El dramático accidente en una guardería que terminó con la muerte de un nene de un año
Un hecho que sacudió a todos y dejó al descubierto posibles fallas en el cuidado de los niños.


Un nene de un año murió luego de sufrir un trágico accidente dentro de una guardería, donde su cabeza quedó atrapada detrás de un espejo mientras se desarrollaba un festejo de cumpleaños. El dramático episodio ocurrió en Brasil y la Justicia ya investiga si hubo negligencia por parte del personal del establecimiento.


La muerte del pequeño generó una profunda conmoción en la ciudad de São Paulo. Los investigadores buscan determinar si el menor estaba correctamente supervisado al momento del hecho y analizan posibles responsabilidades de los trabajadores de la institución.
El episodio ocurrió el miércoles pasado en la guardería Luz do Brás, ubicada en el barrio de Brás. Según surge de la investigación, el niño se encontraba en una sala de juegos junto a otros menores cuando quedó atrapado en una estructura metálica colocada delante de un espejo.
Las cámaras de seguridad registraron toda la secuencia y las grabaciones fueron incorporadas al expediente judicial. De acuerdo con la Policía Civil, los empleados lograron liberar al pequeño y luego salieron del establecimiento con él en brazos para pedir ayuda.
Alrededor de las 9.20 de la mañana, trabajadores de la guardería solicitaron asistencia a efectivos de la Policía Militar que patrullaban la zona. Minutos después, el niño fue trasladado de urgencia a un centro de salud del barrio de Mooca, donde los médicos confirmaron su fallecimiento.
Ibrahima Dieng relató que había dejado a su hijo en la guardería cerca de las 7.30 y que apenas una hora y media más tarde recibió una llamada para informarle que el pequeño había sufrido un accidente.
“Fui a la guardería y pregunté dónde estaba mi hijo. Me pidieron que esperara y después me dijeron que había muerto. Es desgarrador”, expresó, desconsolado.

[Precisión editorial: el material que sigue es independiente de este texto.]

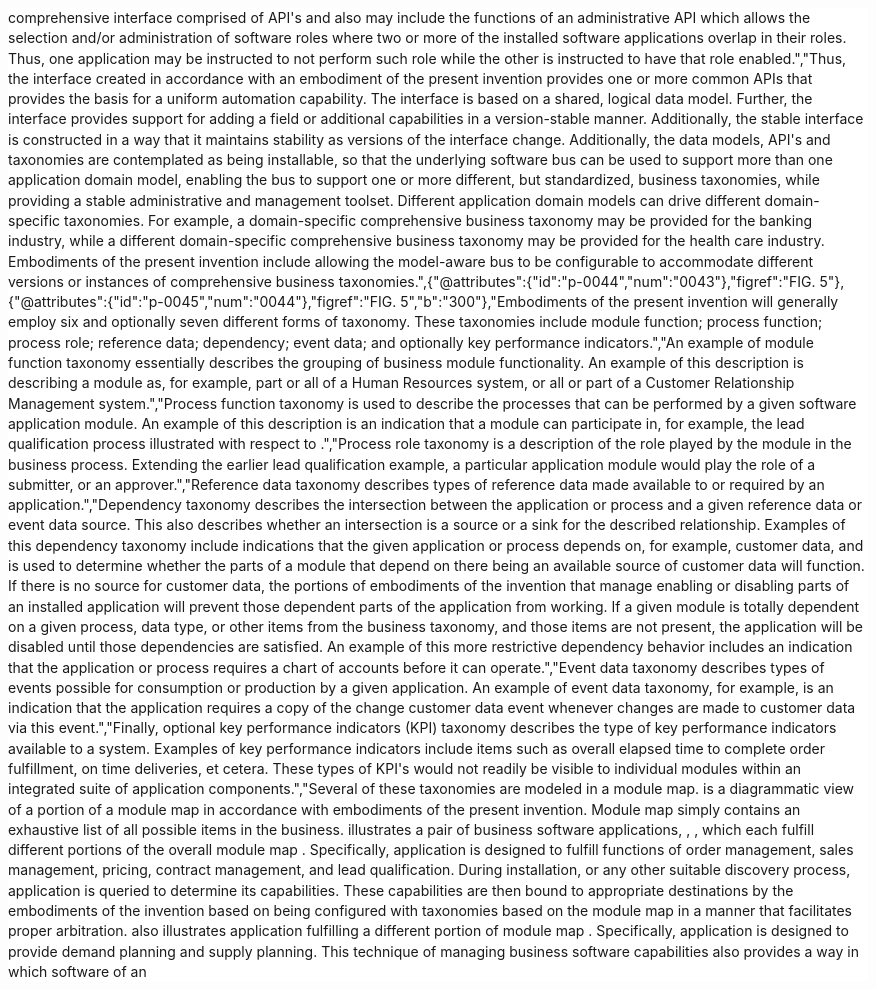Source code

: comprehensive interface comprised of API's  and  also may include the functions of an administrative API which allows the selection and\/or administration of software roles where two or more of the installed software applications overlap in their roles. Thus, one application may be instructed to not perform such role while the other is instructed to have that role enabled.","Thus, the interface created in accordance with an embodiment of the present invention provides one or more common APIs that provides the basis for a uniform automation capability. The interface is based on a shared, logical data model. Further, the interface provides support for adding a field or additional capabilities in a version-stable manner. Additionally, the stable interface is constructed in a way that it maintains stability as versions of the interface change. Additionally, the data models, API's and taxonomies are contemplated as being installable, so that the underlying software bus can be used to support more than one application domain model, enabling the bus to support one or more different, but standardized, business taxonomies, while providing a stable administrative and management toolset. Different application domain models can drive different domain-specific taxonomies. For example, a domain-specific comprehensive business taxonomy may be provided for the banking industry, while a different domain-specific comprehensive business taxonomy may be provided for the health care industry. Embodiments of the present invention include allowing the model-aware bus to be configurable to accommodate different versions or instances of comprehensive business taxonomies.",{"@attributes":{"id":"p-0044","num":"0043"},"figref":"FIG. 5"},{"@attributes":{"id":"p-0045","num":"0044"},"figref":"FIG. 5","b":"300"},"Embodiments of the present invention will generally employ six and optionally seven different forms of taxonomy. These taxonomies include module function; process function; process role; reference data; dependency; event data; and optionally key performance indicators.","An example of module function taxonomy essentially describes the grouping of business module functionality. An example of this description is describing a module as, for example, part or all of a Human Resources system, or all or part of a Customer Relationship Management system.","Process function taxonomy is used to describe the processes that can be performed by a given software application module. An example of this description is an indication that a module can participate in, for example, the lead qualification process illustrated with respect to .","Process role taxonomy is a description of the role played by the module in the business process. Extending the earlier lead qualification example, a particular application module would play the role of a submitter, or an approver.","Reference data taxonomy describes types of reference data made available to or required by an application.","Dependency taxonomy describes the intersection between the application or process and a given reference data or event data source. This also describes whether an intersection is a source or a sink for the described relationship. Examples of this dependency taxonomy include indications that the given application or process depends on, for example, customer data, and is used to determine whether the parts of a module that depend on there being an available source of customer data will function. If there is no source for customer data, the portions of embodiments of the invention that manage enabling or disabling parts of an installed application will prevent those dependent parts of the application from working. If a given module is totally dependent on a given process, data type, or other items from the business taxonomy, and those items are not present, the application will be disabled until those dependencies are satisfied. An example of this more restrictive dependency behavior includes an indication that the application or process requires a chart of accounts before it can operate.","Event data taxonomy describes types of events possible for consumption or production by a given application. An example of event data taxonomy, for example, is an indication that the application requires a copy of the change customer data event whenever changes are made to customer data via this event.","Finally, optional key performance indicators (KPI) taxonomy describes the type of key performance indicators available to a system. Examples of key performance indicators include items such as overall elapsed time to complete order fulfillment, on time deliveries, et cetera. These types of KPI's would not readily be visible to individual modules within an integrated suite of application components.","Several of these taxonomies are modeled in a module map.  is a diagrammatic view of a portion of a module map in accordance with embodiments of the present invention. Module map  simply contains an exhaustive list of all possible items in the business.  illustrates a pair of business software applications, , , which each fulfill different portions of the overall module map . Specifically, application  is designed to fulfill functions of order management, sales management, pricing, contract management, and lead qualification. During installation, or any other suitable discovery process, application  is queried to determine its capabilities. These capabilities are then bound to appropriate destinations by the embodiments of the invention based on being configured with taxonomies based on the module map in a manner that facilitates proper arbitration.  also illustrates application  fulfilling a different portion of module map . Specifically, application  is designed to provide demand planning and supply planning. This technique of managing business software capabilities also provides a way in which software of an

La causa fue caratulada como presunto homicidio culposo y, por el momento, involucra a cinco integrantes de la institución, entre ellos directivos, coordinadores y docentes.

Mientras avanza la investigación, el abogado de la familia sostuvo que las imágenes analizadas hasta el momento respaldan la hipótesis de que el menor no estaba siendo vigilado de manera adecuada. Además, cuestionó la forma en que actuó el personal de la guardería tras producirse el accidente.